Соседка Агафониха наказала Лизе и бабке пить лекарство по одной таблетке на ночь, положив снотворное на бабкин комод, который стоял в её коморке. Вдоволь наговорившись, соседка пожелала бабушке здоровья, попрощалась и ушла. Полнейшая благодать наблюдалась до следующего понедельника.
4
В понедельник утром, четвертого июля, когда умытый утренней росой блестящий диск солнца поднялся на два пальца над водной гладью реки Баргузин, Лиза выскочила из бабкиной коморки и закричала на весь спящий дом:
- Померла, померла бабушка.
- Крупные капли слез, похожие на хрустальную прозрачную байкальскую воду, катились по ее щекам.
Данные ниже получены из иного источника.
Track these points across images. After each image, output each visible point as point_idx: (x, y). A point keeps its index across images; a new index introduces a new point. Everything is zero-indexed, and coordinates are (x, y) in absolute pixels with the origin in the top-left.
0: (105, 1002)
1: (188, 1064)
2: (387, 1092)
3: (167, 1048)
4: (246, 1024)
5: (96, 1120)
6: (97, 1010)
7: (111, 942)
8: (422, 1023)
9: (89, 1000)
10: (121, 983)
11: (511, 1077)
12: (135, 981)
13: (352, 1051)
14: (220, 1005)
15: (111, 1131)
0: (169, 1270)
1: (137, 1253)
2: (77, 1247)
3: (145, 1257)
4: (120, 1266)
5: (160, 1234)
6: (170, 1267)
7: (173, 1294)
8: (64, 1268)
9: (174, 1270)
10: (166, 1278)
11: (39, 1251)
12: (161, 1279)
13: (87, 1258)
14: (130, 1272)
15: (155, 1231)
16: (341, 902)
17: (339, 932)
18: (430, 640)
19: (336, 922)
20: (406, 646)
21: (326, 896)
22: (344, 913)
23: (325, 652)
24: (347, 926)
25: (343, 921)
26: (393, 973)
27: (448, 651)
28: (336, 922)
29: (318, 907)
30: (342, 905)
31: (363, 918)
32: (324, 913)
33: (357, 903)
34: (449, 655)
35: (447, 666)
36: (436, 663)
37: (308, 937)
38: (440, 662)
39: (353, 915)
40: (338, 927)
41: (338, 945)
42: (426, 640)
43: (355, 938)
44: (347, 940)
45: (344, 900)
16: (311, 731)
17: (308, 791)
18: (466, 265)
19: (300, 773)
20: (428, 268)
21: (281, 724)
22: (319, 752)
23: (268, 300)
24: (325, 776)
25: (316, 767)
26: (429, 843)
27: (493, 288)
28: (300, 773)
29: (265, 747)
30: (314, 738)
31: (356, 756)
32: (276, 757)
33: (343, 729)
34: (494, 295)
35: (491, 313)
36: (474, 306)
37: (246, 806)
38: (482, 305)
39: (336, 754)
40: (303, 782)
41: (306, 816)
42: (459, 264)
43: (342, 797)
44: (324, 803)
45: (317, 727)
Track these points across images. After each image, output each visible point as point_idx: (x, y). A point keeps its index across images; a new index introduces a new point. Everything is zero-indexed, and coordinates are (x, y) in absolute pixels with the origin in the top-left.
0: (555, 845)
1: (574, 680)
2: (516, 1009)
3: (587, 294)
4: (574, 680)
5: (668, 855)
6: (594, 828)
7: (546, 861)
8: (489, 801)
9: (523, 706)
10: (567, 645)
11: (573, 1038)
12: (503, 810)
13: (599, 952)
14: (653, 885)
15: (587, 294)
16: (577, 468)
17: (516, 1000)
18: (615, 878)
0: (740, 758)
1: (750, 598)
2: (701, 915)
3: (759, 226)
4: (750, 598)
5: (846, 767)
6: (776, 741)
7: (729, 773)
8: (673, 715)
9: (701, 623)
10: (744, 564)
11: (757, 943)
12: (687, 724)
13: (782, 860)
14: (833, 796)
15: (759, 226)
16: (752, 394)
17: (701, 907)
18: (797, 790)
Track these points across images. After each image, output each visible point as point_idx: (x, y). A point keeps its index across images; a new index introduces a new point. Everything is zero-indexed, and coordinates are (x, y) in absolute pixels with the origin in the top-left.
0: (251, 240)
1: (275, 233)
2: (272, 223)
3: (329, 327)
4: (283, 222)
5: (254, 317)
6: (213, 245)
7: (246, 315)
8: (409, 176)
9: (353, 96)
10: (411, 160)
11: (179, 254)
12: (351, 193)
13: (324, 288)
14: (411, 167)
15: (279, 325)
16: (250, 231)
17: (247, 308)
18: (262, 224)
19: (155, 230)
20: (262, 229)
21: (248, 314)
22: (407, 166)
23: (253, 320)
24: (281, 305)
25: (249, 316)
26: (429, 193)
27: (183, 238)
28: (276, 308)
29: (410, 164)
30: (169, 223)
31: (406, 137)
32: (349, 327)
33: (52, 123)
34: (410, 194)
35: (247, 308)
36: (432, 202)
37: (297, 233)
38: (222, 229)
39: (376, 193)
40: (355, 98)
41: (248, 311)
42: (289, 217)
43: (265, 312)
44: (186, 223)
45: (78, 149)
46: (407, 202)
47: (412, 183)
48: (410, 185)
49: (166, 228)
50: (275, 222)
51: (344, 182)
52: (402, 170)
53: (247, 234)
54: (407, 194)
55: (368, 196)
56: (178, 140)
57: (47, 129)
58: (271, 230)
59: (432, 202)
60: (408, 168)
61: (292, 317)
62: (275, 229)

Мойся и Сара еще в постели, но они выпорхнули из-под одеяла, как воробьи из гнезда.
- Мама, - заорала Сара.
- Мама, - повторял Мося.
Лиза вызвала "Скорую".
Возле бабушки собрались все малые дети, Сара и Мойся.
Добба Абрамовна лежала на кровати, на ней были одеты те одежды, которые она за долгие годы приобретала, складывая в комод. Она сама их называла "в последний путь". Гардероб этот состоял из черной юбки, белых тапочек и серой кофты мышиного цвета. Трость, добрая помощница ветхой старости, лежала вдоль тела. Все показывало на то, что Добба Абрамовна собралась куда-то в дорогу. Лицо ее, прочерченное глубокими морщинами, бледное - пергаментное, ни на кого не обращало внимания. Нос заострился, веки провалились в глазницы, а рот был открыт так, что было видно голые десны. Пряди седых волос торчали из-под белого бязевого платочка.
Внуки молчали, Мося тоже молчал, только Сара всхлипывала иногда, да свежий байкальский ветер в кронах высоченных тополей играл листвой, создавая шум. Все ждали "Скорую помощь".
"Скорая помощь" ехала долго, на "скорой" в этот день заступил на смену Витька Скосыроглазов. Витька местный парень. Он когда-то учился в нашей школе. После окончания медицинского института прибыл работать в нашу больницу - зубным хирургом. Витька смело рвал землякам зубы - одной левой, правой он ставил пломбы, протезы-присоски, коронки, фиксы. В этот месяц его понизили по службе, перевели в фельдшера на "скорую помощь". Дело в том, что Витька злоупотреблял. Но Витька парень безотказный, летом жара, зимою холод, Витька всегда придет на помощь больному. Люди у нас добрые, благодарят. Вот, получается от добра пострадал парень. Так всегда говорит его мать людям: безотказный мой Витя.
Бесстрашно шагнул Витька в белом халате в бабкину коморку.
- Кисель варите, - подтвердил диагноз Витька. Но профессионализм взял верх. Он стал осматривать бабкин открытый рот, оскалившиеся на весь белый свет, десна. Он уже прикинул цену, но его от размышления прервал Мося.
- А зачем ей мертвой зубы?
- Да, - сказал Витька, - мода такая с блеском белых зубов провожать в последний путь.- Врал Витька, надеясь подработать.
Сара твердо заявила:
- У нас денег нет!
- Хорошо, - сказал Витька, - давай железный рубль, там герб, печать на справку ставить буду.